Walter, Uta, dan Christopher Petr. 2000. Sebuah template untuk kolaborasi antarlembaga yang berpusat pada keluarga.
Keluarga dalam Masyarakat: Jurnal Pelayanan Kemanusiaan Kontemporer 81:494–503.
Peringatan, Gary. 1997. Pengelolaan partisipatif, pengetahuan populer, dan pemberdayaan masyarakat: Kasus pemanenan
bulu babi di kawasan Vieux-Fort di St. Lucia. Ekologi Manusia 25:29–46.
Warner, Jeroen F. 2006. Partisipasi yang lebih berkelanjutan? Platform multi-pemangku kepentingan untuk terintegrasi
pengelolaan daerah tangkapan air. Pengembangan Sumber Daya Air 22 (1): 15–35.
Weaver, Mark, dan Richard Moore. 2004. Menghasilkan dan mempertahankan pengambilan keputusan kolaboratif dalam
kelompok daerah aliran sungai. Makalah dipresentasikan pada Pertemuan Tahunan Masyarakat Sosiologi
Pedesaan, Sacramento, CA, 11-15 Agustus.
Weber, Edward P. 2003. Membawa masyarakat kembali ke dalam: Pengelolaan ekosistem akar rumput, akuntabilitas, dan
komunitas berkelanjutan. Cambridge, MA: MIT Pers.

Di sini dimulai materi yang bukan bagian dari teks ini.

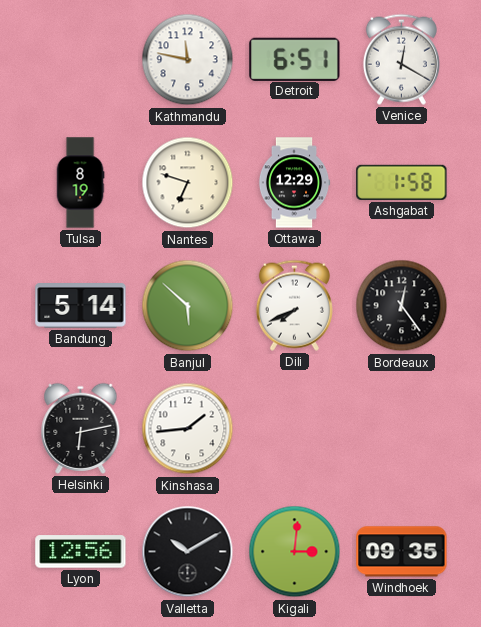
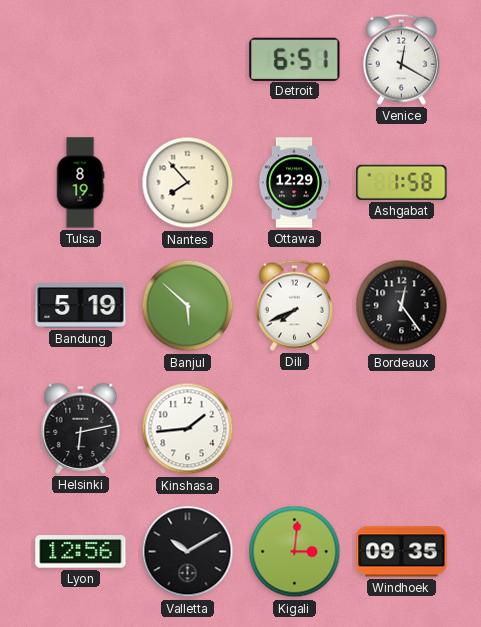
Kathmandu: 11:47 -> none
Nantes: 6:48 -> 7:53
Bandung: 5:14 -> 5:19
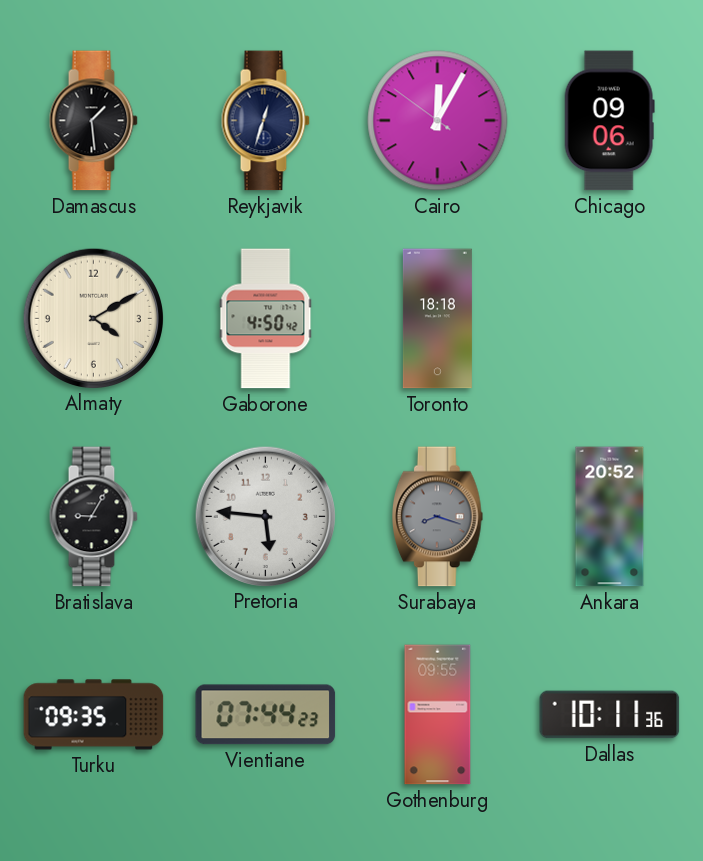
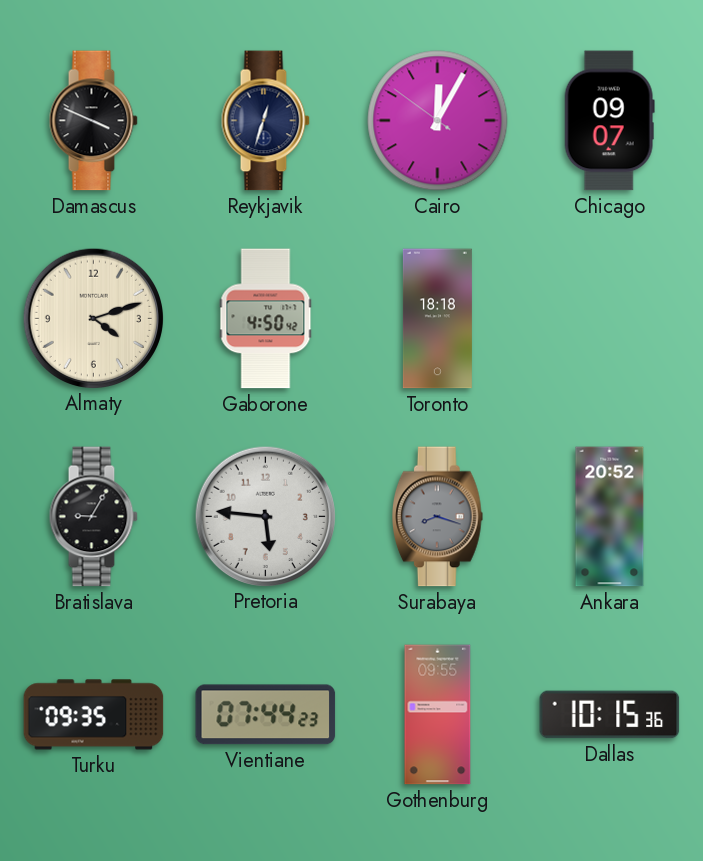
Damascus: 1:29 -> 3:49
Chicago: 09:06 -> 09:07
Almaty: 4:10 -> 4:12
Dallas: 10:11 -> 10:15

Weech-Maldonado, Robert, dan Sonya Merrill. 2000. Membangun kemitraan dengan masyarakat:
Pelajaran dari Kolaborasi Pembelajaran Peningkatan Kesehatan Camden. Jurnal Manajemen Kesehatan 45:189–
205.
Weible, Christopher, Paul A. Sabatier, dan Mark Lubell. 2004. Perbandingan pendekatan kolaboratif dan top-down terhadap
penggunaan ilmu pengetahuan dalam kebijakan: Membangun kawasan perlindungan laut di California.
Jurnal Studi Kebijakan 32:187–207.
Williams, Bruce, dan Albert Matheny. 1995. Demokrasi, dialog, dan perselisihan lingkungan hidup: Bahasa peraturan
sosial yang diperebutkan. New Haven, CT: Universitas Yale. Tekan.
Wondolleck, Julia M., dan Steven L. Yaffee. 2000. Membuat kolaborasi berhasil: Pelajaran dari inovasi
dalam pengelolaan sumber daya alam. Washington, DC: Pers Pulau.
Yaffee, Steven L., dan Julia Wondolleck. 2003. Proses perencanaan ekosistem kolaboratif di Amerika Serikat: Evolusi
dan tantangan. Lingkungan 31 (2): 59–72.